▶ **Problem details**
Copy the material below word for word, starting at the line that contains "32 201102 int. 2424, 2423, 2425." and continuing through the last line of the material. Leave the pictures out of your answer.

[Saved data entries]
*** Block opens ***

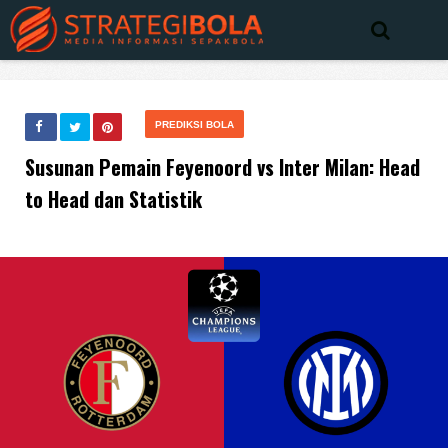
PREDIKSI BOLA
Susunan Pemain Feyenoord vs Inter Milan: Head
to Head dan Statistik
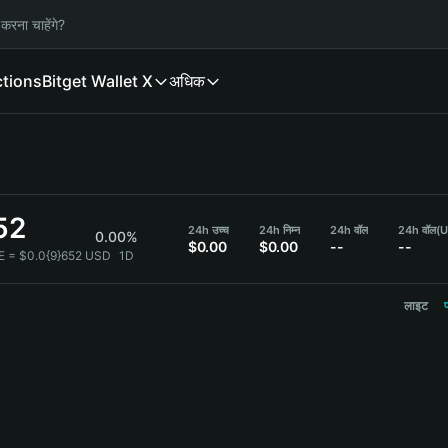
करना चाहेंगे?
ctions
Bitget Wallet X
अधिक
52
24h उच्च
24h निम्न
24h वॉल
24h वॉल
(
0.00%
$0.00
$0.00
--
--
E = $0.0{9}652 USD
1D
लाइट
प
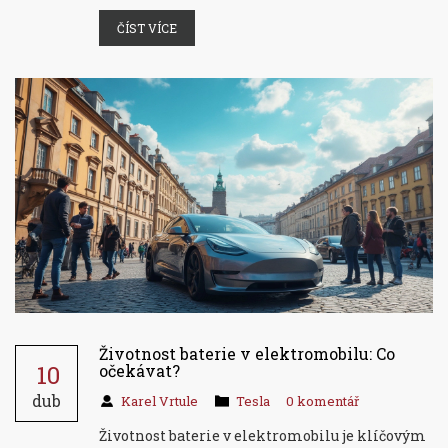
ČÍST VÍCE
Životnost baterie v elektromobilu: Co
10
očekávat?
dub
Karel Vrtule
Tesla
0 komentář
Životnost baterie v elektromobilu je klíčovým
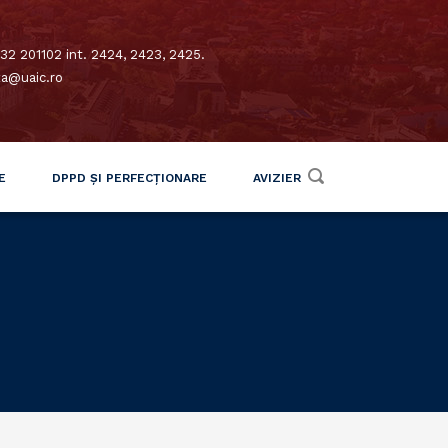
32 201102 int. 2424, 2423, 2425.
xa@uaic.ro
E
DPPD ȘI PERFECȚIONARE
AVIZIER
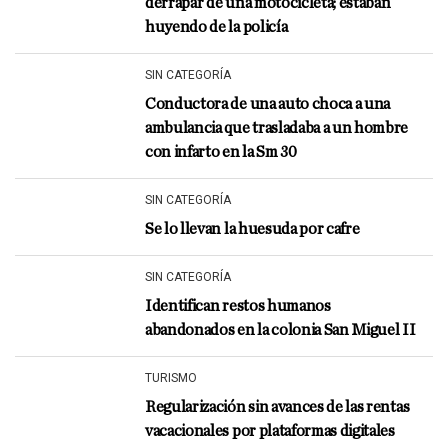
derrapar de una motocicleta; estaban
huyendo de la policía
SIN CATEGORÍA
Conductora de una auto choca a una
ambulancia que trasladaba a un hombre
con infarto en la Sm 30
SIN CATEGORÍA
Se lo llevan la huesuda por cafre
SIN CATEGORÍA
Identifican restos humanos
abandonados en la colonia San Miguel II
TURISMO
Regularización sin avances de las rentas
vacacionales por plataformas digitales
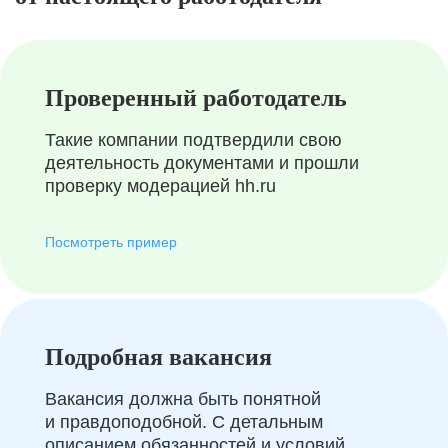
Проверенный работодатель
Такие компании подтвердили свою
деятельность документами и прошли
проверку модерацией hh.ru
Посмотреть пример
Подробная вакансия
Вакансия должна быть понятной
и правдоподобной. С детальным
описанием обязанностей и условий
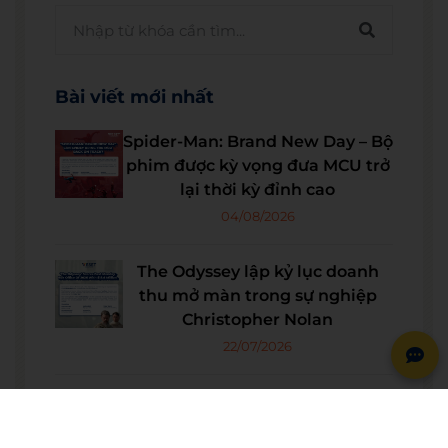
Bài viết mới nhất
Spider-Man: Brand New Day – Bộ
phim được kỳ vọng đưa MCU trở
lại thời kỳ đỉnh cao
04/08/2026
The Odyssey lập kỷ lục doanh
thu mở màn trong sự nghiệp
Christopher Nolan
22/07/2026
WE SHARE: Ước mơ lớn từ một
góc học tập nhỏ của nữ sinh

*** Block closes ***

▶ **Response**
32 201102 int. 2424, 2423, 2425.
xa@uaic.ro
E
DPPD ȘI PERFECȚIONARE
AVIZIER
derrapar de una motocicleta; estaban
huyendo de la policía
SIN CATEGORÍA
Conductora de una auto choca a una
ambulancia que trasladaba a un hombre
con infarto en la Sm 30
SIN CATEGORÍA
Se lo llevan la huesuda por cafre
SIN CATEGORÍA
Identifican restos humanos
abandonados en la colonia San Miguel II
TURISMO
Regularización sin avances de las rentas
vacacionales por plataformas digitales
Проверенный работодатель
Такие компании подтвердили свою
деятельность документами и прошли
проверку модерацией hh.ru
Посмотреть пример
Подробная вакансия
Вакансия должна быть понятной
и правдоподобной. С детальным
описанием обязанностей и условий
Bài viết mới nhất
Spider-Man: Brand New Day – Bộ
phim được kỳ vọng đưa MCU trở
lại thời kỳ đỉnh cao
04/08/2026
The Odyssey lập kỷ lục doanh
thu mở màn trong sự nghiệp
Christopher Nolan
22/07/2026
WE SHARE: Ước mơ lớn từ một
góc học tập nhỏ của nữ sinh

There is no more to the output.